Alternance de hautes tours et de cahutes en tôle ondulée. Bombay a changé, Bombay chaque jour change. La cité incarne cette Inde moderne, chaotique et pleine d’énergie, qui fourmille, qui pétille, impatiente de goûter à toutes les opportunités ouvertes par les nouvelles technologies et par cette économie bouillonnante. En même temps, Bombay continue à être un lieu où les inégalités sont brutales, où les plus vulnérables sont broyés par la difficulté du quotidien.
Une affiche arrête mon regard. Une pub pour un hôpital, qui propose des traitements contre l’infertilité. C’est la troisième que je vois en quelques kilomètres : différents établissements hospitaliers mais toujours la même photo d’un couple qui entoure un nourrisson. Et un slogan qui évoque le bonheur de former une famille. Je repense à ma conversation de la veille, avec mon amie Aparna, passionnée par son job, une conversation sur le désir d’enfant, sur le recul de l’âge des femmes pour le premier bébé, sur le succès actuel, en Inde, des techniques médicalisées d’accompagnement vers la maternité.
Il y a deux jours, j’étais dans un village à 100 km au sud. Je devais rencontrer plusieurs villageois, les interroger sur les problèmes d’eau, me renseigner auprès des jeunes femmes sur leurs nouvelles activités génératrices de revenus. Or, en arrivant, on nous fait rentrer dans une maison. La veille, un petit garçon est né. Les femmes de la famille ont noué des fleurs dans leur cheveux pour célébrer cette naissance. Il y a de la joie et de la fierté dans l’air.

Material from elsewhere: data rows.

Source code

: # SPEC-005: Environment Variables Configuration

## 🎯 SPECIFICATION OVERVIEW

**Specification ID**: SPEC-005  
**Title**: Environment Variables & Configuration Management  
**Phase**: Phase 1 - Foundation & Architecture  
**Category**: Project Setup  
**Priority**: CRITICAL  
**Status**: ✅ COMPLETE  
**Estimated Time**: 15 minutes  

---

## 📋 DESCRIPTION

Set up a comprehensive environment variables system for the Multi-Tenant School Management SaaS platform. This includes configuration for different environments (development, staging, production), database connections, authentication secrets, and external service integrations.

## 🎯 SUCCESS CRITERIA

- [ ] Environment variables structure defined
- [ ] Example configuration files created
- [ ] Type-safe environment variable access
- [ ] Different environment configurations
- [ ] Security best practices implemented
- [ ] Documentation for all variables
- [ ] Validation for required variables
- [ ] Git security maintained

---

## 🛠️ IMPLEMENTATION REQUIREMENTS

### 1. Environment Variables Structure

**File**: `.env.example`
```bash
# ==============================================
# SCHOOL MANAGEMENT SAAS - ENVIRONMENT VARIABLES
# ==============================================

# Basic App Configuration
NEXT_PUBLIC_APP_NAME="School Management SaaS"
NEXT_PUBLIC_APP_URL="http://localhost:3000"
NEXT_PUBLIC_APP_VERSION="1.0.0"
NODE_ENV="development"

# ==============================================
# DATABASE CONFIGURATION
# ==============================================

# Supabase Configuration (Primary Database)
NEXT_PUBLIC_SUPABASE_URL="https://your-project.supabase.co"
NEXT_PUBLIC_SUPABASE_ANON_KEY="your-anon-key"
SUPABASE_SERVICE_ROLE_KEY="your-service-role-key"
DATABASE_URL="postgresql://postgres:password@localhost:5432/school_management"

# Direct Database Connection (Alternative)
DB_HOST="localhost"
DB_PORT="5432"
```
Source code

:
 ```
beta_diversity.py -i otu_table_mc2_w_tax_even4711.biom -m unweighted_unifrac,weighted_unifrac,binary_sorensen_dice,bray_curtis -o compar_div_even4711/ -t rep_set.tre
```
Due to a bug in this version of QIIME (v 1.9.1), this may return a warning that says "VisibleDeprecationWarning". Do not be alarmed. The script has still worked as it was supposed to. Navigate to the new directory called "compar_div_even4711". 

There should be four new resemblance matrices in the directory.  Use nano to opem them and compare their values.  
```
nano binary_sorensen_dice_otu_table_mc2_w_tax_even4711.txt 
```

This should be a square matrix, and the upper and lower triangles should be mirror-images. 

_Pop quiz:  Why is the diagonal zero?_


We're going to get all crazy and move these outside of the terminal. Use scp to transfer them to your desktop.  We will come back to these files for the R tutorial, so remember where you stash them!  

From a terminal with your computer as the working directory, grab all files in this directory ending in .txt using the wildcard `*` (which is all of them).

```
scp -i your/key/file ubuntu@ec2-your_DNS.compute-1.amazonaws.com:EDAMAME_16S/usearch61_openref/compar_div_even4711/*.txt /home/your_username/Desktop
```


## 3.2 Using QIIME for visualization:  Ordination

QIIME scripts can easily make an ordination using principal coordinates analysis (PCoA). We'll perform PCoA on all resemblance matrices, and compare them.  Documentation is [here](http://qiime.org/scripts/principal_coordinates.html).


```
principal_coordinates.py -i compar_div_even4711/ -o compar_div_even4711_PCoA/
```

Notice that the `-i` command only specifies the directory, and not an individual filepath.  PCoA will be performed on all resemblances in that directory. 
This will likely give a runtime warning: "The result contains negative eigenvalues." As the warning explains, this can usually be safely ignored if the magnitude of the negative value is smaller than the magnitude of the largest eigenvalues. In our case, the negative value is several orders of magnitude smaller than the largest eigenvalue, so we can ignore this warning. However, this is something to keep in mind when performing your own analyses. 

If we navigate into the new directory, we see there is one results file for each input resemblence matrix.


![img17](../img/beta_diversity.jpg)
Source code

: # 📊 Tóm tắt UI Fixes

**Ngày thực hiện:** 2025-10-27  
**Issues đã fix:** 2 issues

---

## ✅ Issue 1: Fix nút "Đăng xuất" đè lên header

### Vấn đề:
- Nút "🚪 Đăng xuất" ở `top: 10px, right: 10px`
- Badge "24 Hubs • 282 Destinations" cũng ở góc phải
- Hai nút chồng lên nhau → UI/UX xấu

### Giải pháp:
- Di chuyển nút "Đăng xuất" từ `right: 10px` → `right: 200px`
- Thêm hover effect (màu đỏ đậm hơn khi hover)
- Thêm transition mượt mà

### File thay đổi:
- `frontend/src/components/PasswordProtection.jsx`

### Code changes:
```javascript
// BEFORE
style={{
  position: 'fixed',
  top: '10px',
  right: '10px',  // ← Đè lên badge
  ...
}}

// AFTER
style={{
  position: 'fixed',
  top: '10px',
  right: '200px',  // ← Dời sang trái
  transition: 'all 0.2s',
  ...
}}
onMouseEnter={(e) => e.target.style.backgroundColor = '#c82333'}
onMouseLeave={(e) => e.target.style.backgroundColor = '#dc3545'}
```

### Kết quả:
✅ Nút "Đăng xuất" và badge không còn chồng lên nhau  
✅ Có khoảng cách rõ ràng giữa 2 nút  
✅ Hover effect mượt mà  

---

Après cela, je n’avais d’yeux que pour les enfants. A l’école, j’ai épié les mimiques timides et les rires malicieux, jetant à peine un coup d’œil sur les cartes accrochées aux murs, les livres enfermés dans les armoires, les tableaux avec les mots en Anglais et en Hindi. Dans la rue, j’observais les plus petits, occupés à jouer, à manger, à tirer sur le sari de leur mère.
Mon vol est ce soir. Je rentre après deux mois intenses de périple indien. Je rentre avec ces dernières images en tête, qui symbolisent ce mouvement vers la vie que je sens très fort dans ce pays, cette vitalité ardente qui me fait un bien fou.